- Problem description -
Produce word for word the lines of the data below running from the one that has "index dip: (133, 96)" to the one that has "pinky tip: (154, 184)", inclusive, and no others.

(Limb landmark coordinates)
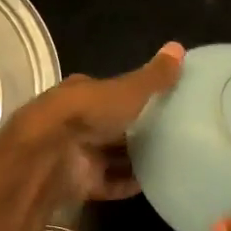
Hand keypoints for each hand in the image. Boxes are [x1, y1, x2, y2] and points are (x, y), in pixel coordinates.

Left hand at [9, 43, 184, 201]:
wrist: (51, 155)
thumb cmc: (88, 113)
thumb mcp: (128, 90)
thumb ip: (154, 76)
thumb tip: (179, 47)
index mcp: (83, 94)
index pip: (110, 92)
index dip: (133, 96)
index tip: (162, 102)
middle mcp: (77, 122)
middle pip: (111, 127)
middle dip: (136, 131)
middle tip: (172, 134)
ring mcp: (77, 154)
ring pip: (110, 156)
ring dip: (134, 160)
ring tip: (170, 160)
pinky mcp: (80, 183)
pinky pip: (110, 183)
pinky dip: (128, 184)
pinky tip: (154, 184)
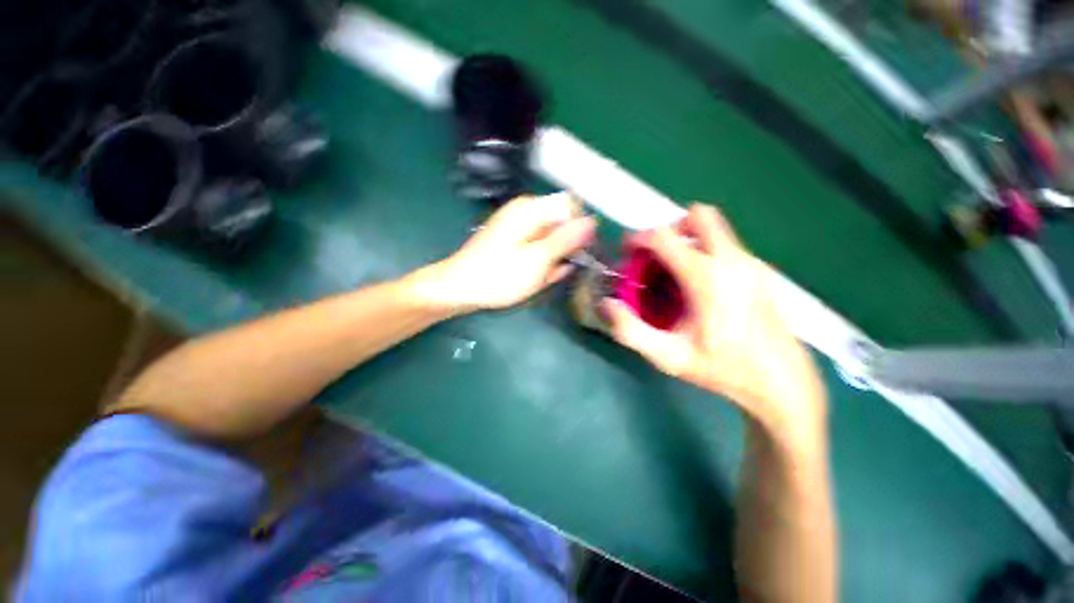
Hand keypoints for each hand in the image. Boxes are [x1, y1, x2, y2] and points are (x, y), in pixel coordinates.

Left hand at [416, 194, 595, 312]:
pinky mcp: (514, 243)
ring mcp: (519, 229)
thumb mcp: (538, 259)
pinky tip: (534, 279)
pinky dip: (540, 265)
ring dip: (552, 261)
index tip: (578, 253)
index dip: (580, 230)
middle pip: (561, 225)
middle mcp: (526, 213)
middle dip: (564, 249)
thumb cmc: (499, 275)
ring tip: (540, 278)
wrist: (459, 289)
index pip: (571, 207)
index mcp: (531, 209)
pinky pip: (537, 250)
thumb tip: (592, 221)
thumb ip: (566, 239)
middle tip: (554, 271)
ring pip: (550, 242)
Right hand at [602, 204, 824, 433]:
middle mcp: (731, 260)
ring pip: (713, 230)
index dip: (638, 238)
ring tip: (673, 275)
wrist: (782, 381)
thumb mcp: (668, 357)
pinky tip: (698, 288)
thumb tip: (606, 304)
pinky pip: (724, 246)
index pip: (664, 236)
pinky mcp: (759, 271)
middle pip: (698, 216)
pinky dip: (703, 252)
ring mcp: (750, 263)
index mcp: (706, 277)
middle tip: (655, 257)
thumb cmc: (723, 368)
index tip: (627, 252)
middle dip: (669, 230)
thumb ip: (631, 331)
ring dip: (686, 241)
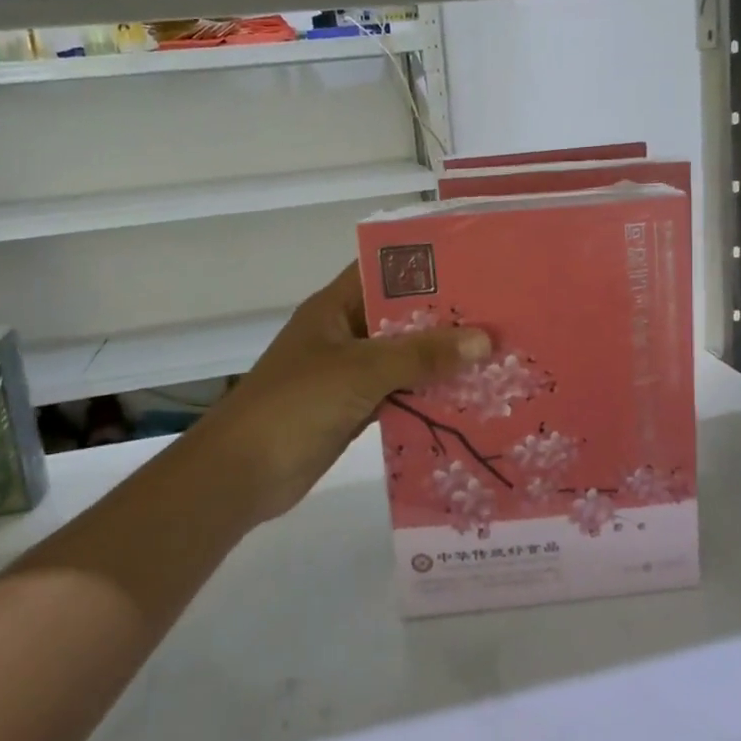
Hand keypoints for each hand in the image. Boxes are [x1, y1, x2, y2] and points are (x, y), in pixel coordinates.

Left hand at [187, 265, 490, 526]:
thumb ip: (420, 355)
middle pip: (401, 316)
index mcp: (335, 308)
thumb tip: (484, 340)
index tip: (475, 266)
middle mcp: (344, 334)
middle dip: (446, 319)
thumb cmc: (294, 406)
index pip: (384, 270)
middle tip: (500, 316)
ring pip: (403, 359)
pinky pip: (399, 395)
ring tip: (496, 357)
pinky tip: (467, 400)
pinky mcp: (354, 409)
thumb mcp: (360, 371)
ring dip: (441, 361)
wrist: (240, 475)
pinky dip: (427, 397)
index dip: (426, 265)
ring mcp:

- Output below -
index dip: (133, 96)
index tip: (162, 102)
middle mcp: (77, 122)
middle pip: (111, 127)
middle dip: (136, 131)
middle tip: (172, 134)
ring mcp: (77, 154)
ring pip: (110, 156)
ring dip: (134, 160)
ring tip: (170, 160)
pinky mcp: (80, 183)
pinky pip: (110, 183)
pinky dip: (128, 184)
pinky tip: (154, 184)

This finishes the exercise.